▸ **Exercice proposé A**: Recopiez fidèlement le passage de l'extrait choisi compris entre « Entre mythe et » et « Communauté internationale médusée. », ces deux bornes incluses.

▸ **Extrait choisi**:
⁂

« La guerre avec les Irakiens, avec ces Chiites ! C’est ça, notre nouveau combat ! »
Le serpent kurdo-turco-sunno-chiite qui s’enroule sur lui-même en Irak et en Syrie pourrait rapidement dissiper le mythe d’un Kurdistan prêt à tout pour son indépendance, y compris à lâcher ses alliés occidentaux dans leur lutte contre l’État islamique.
Entre mythe et glamour, les héros médiatiques de l’Occident prendraient alors du plomb dans l’aile, sur quelques malentendus…
On sait le rôle essentiel que les désormais célèbres Peshmergas, les combattants kurdes, jouent dans la guerre que le monde (presque) entier livre à l’État islamique (EI), « DAESH » selon l’acronyme du nom arabe de l’organisation qui s’est emparée d’une bonne moitié de l’Irak et de près des deux tiers de la Syrie où elle a implanté la capitale, ar-Raqqa, d’un nouvel État, islamique, ainsi de facto imposé à la face de la Communauté internationale médusée.
En effet, où en serait aujourd’hui l’expansion de cet État islamique, sans les milices kurdes, qui ont suppléé sur le terrain irakien à la défaillance d’une armée nationale incapable d’arrêter à Mossoul 800 djihadistes déterminés qui affrontaient pourtant pas loin de 60.000 soldats irakiens ? Jusqu’où aurait avancé l’EI, sans les combattants kurdes du YPG, qui ont reconquis une partie du nord de la Syrie, tandis que l’armée régulière, fidèle au président Bashar al-Assad et soutenue par l’aviation russe et les milices du Hezbollah libanais, s’afférait plutôt, d’une part, à achever les vestiges de l’Armée syrienne libre, les forces de la révolution, abandonnées par l’Occident, et, d’autre part, à repousser les katibas de Jabhet al-Nosra, la version syrienne d’al-Qaeda ?

⁂

▸ **Exercice proposé B**: Transcrivez à l'identique les enregistrements depuis leur début jusqu'à la ligne contenant « In order to click on object positioned », celle-ci comprise, en laissant les images de côté.

Données de raisonnement spatial à partir d'images:

⁂

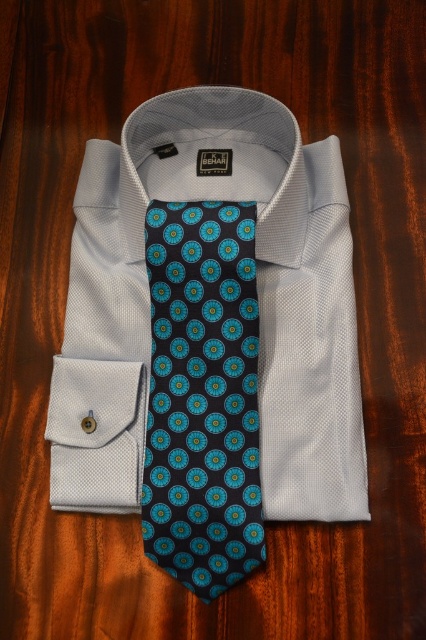
Is white textured dress shirt at center behind dark blue silk tie at center?

Yes, white textured dress shirt at center is behind dark blue silk tie at center.

Is point (160, 177) positioned before point (196, 337)?

No, it is not.

The image size is (426, 640). What are the coordinates of `white textured dress shirt at center` in the screenshot? It's located at (258, 301).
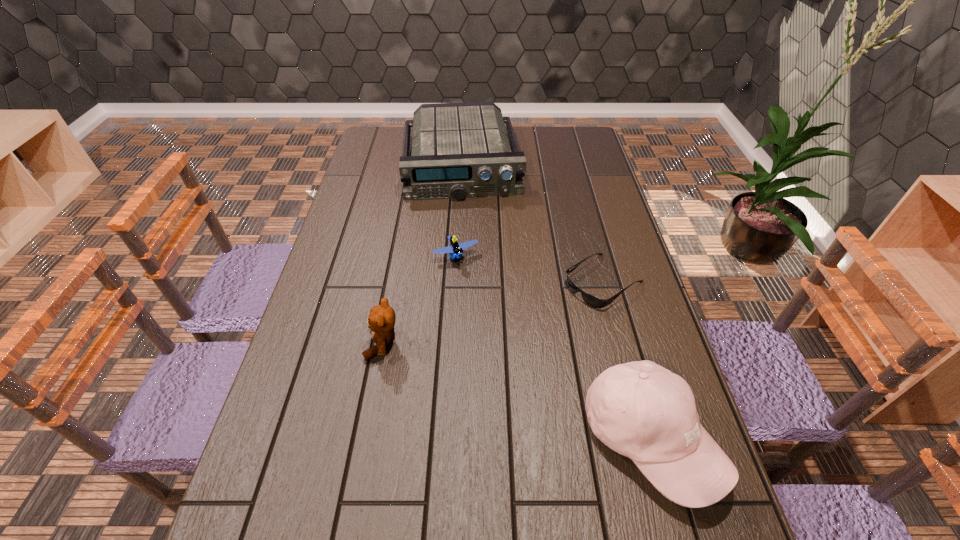
In order to click on object positioned at the left edge in this screenshot , I will do `click(459, 150)`.

At what (x,y) coordinates should I click in order to perform the action: click on baseball cap at the right edge. Please return your answer as a coordinate pair (x, y). Looking at the image, I should click on (639, 409).

Identify the location of sunglasses at the right edge. (591, 300).

At what (x,y) coordinates should I click in order to perform the action: click on object located in the far left corner section of the desktop. Please return your answer as a coordinate pair (x, y). Looking at the image, I should click on (459, 150).

The image size is (960, 540). In order to click on object that is at the near right corner in this screenshot , I will do `click(639, 409)`.

In the image, there is a desktop. Where is `free space at the near edge`? free space at the near edge is located at coordinates (494, 517).

You are a GUI agent. You are given a task and a screenshot of the screen. Output one action in this format:
    pyautogui.click(x=<x>, y=<y>)
    Task: Click on the free location at the left edge of the desktop
    The width and height of the screenshot is (960, 540).
    Given the screenshot: What is the action you would take?
    pyautogui.click(x=394, y=180)

Identify the location of blank space at the right edge of the desktop. This screenshot has height=540, width=960. (592, 170).

Locate an element on the screen. This screenshot has width=960, height=540. vacant space at the far left corner of the desktop is located at coordinates (386, 153).

Image resolution: width=960 pixels, height=540 pixels. I want to click on free spot at the far right corner of the desktop, so click(x=570, y=133).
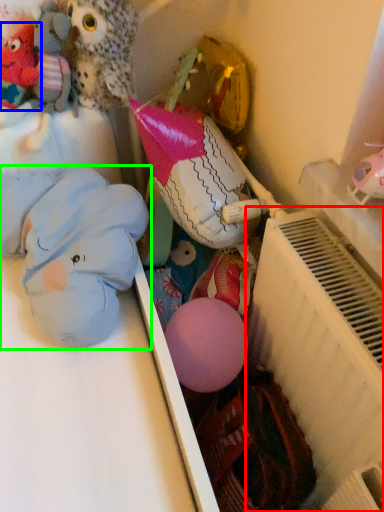
Question: Which object is the closest to the radiator (highlighted by a red box)? Choose among these: toy (highlighted by a blue box) or toy (highlighted by a green box).

Choices:
 (A) toy
 (B) toy

Answer: (B)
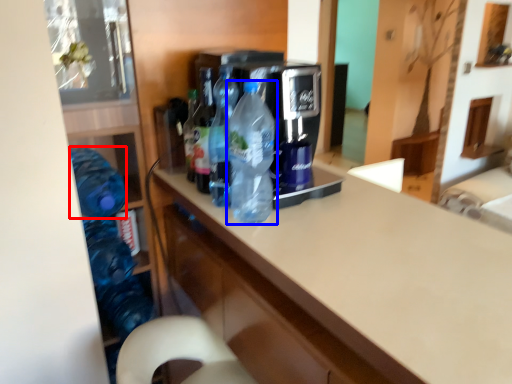
Question: Which object appears closest to the camera in this image, bottle (highlighted by a red box) or bottle (highlighted by a blue box)?

Choices:
 (A) bottle
 (B) bottle

Answer: (B)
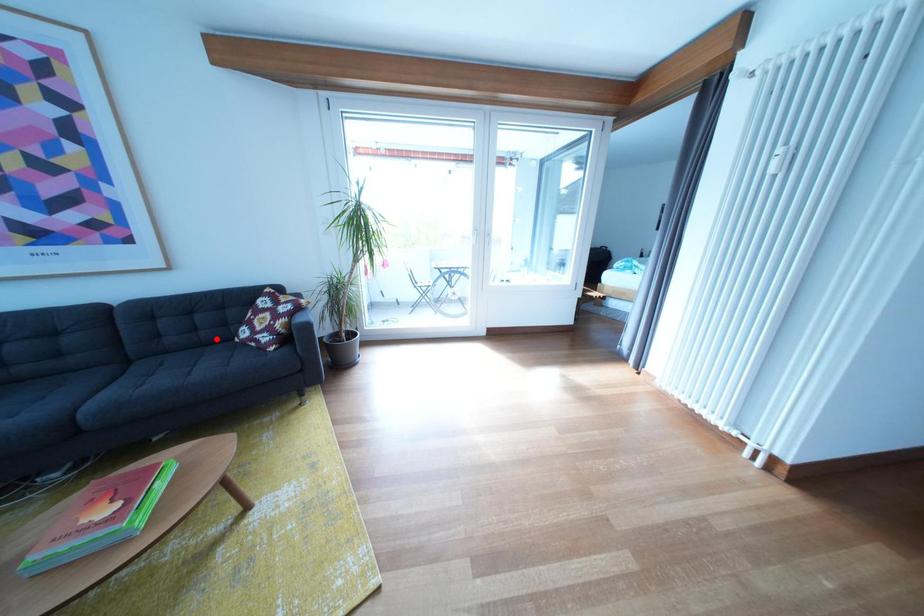
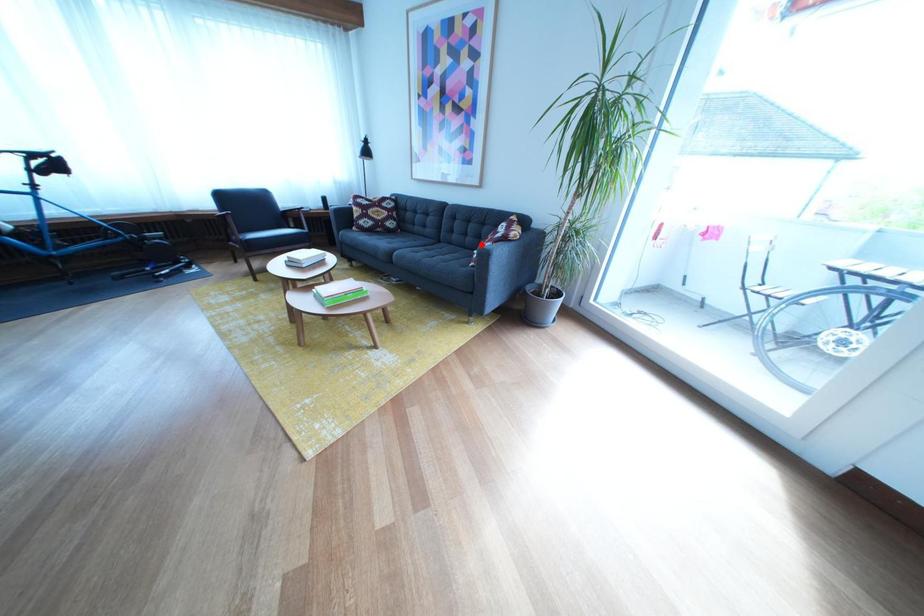
I am providing you with two images of the same scene from different viewpoints. A red point is marked on the first image and another point is marked on the second image. Are the points marked in image1 and image2 representing the same 3D position?

Yes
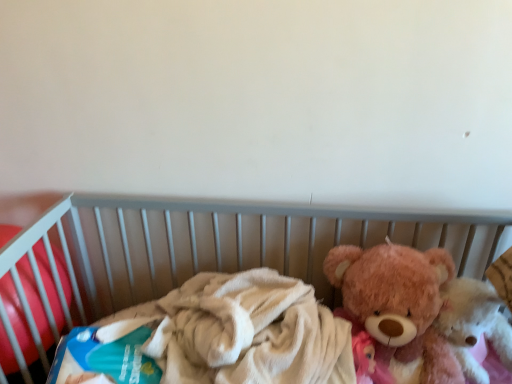
Question: Does point (138, 208) appear closer or farther from the camera than point (389, 312)?

Choices:
 (A) farther
 (B) closer

Answer: (A)

Question: From the image's perspective, relative to fluffy pink teddy bear at right, the 1th teddy bear when ordered from left to right, is soft plush bear at right above or below?

Choices:
 (A) above
 (B) below

Answer: (B)

Question: Considering the real-world distances, which object is farthest from the blue cardboard box at left?

Choices:
 (A) fluffy pink teddy bear at right, which is counted as the first teddy bear, starting from the right
 (B) fluffy pink teddy bear at right, the 1th teddy bear when ordered from left to right
 (C) soft plush bear at right

Answer: (A)

Question: Which is farther from the fluffy pink teddy bear at right, which is counted as the first teddy bear, starting from the right?

Choices:
 (A) soft plush bear at right
 (B) fluffy pink teddy bear at right, the 1th teddy bear when ordered from left to right
 (C) blue cardboard box at left

Answer: (C)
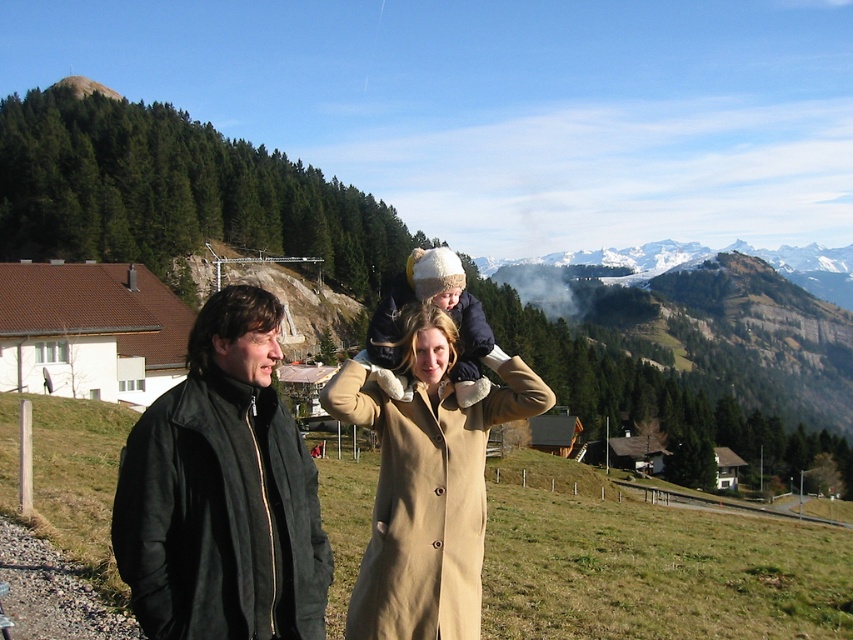
Does point (149, 556) come behind point (425, 371)?

No, (149, 556) is closer to viewer.

Where is `black leather jacket at left`? The width and height of the screenshot is (853, 640). black leather jacket at left is located at coordinates (222, 492).

Is black leather jacket at left taller than white knit hat at center?

Indeed, black leather jacket at left has a greater height compared to white knit hat at center.

The width and height of the screenshot is (853, 640). What do you see at coordinates (222, 492) in the screenshot? I see `black leather jacket at left` at bounding box center [222, 492].

Who is more forward, (219,566) or (395,282)?

Point (219,566) is more forward.

I want to click on black leather jacket at left, so click(x=222, y=492).

The width and height of the screenshot is (853, 640). What do you see at coordinates (426, 481) in the screenshot?
I see `beige woolen coat at center` at bounding box center [426, 481].

Is beige woolen coat at center to the left of white knit hat at center from the viewer's perspective?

⁂

▸ **Réponse rédigée A**:
Entre mythe et glamour, les héros médiatiques de l’Occident prendraient alors du plomb dans l’aile, sur quelques malentendus…
On sait le rôle essentiel que les désormais célèbres Peshmergas, les combattants kurdes, jouent dans la guerre que le monde (presque) entier livre à l’État islamique (EI), « DAESH » selon l’acronyme du nom arabe de l’organisation qui s’est emparée d’une bonne moitié de l’Irak et de près des deux tiers de la Syrie où elle a implanté la capitale, ar-Raqqa, d’un nouvel État, islamique, ainsi de facto imposé à la face de la Communauté internationale médusée.

▸ **Réponse rédigée B**:
Is white textured dress shirt at center behind dark blue silk tie at center?

Yes, white textured dress shirt at center is behind dark blue silk tie at center.

Is point (160, 177) positioned before point (196, 337)?

No, it is not.

The image size is (426, 640). What are the coordinates of `white textured dress shirt at center` in the screenshot? It's located at (258, 301).
In order to click on object positioned at the left edge in this screenshot , I will do `click(459, 150)`.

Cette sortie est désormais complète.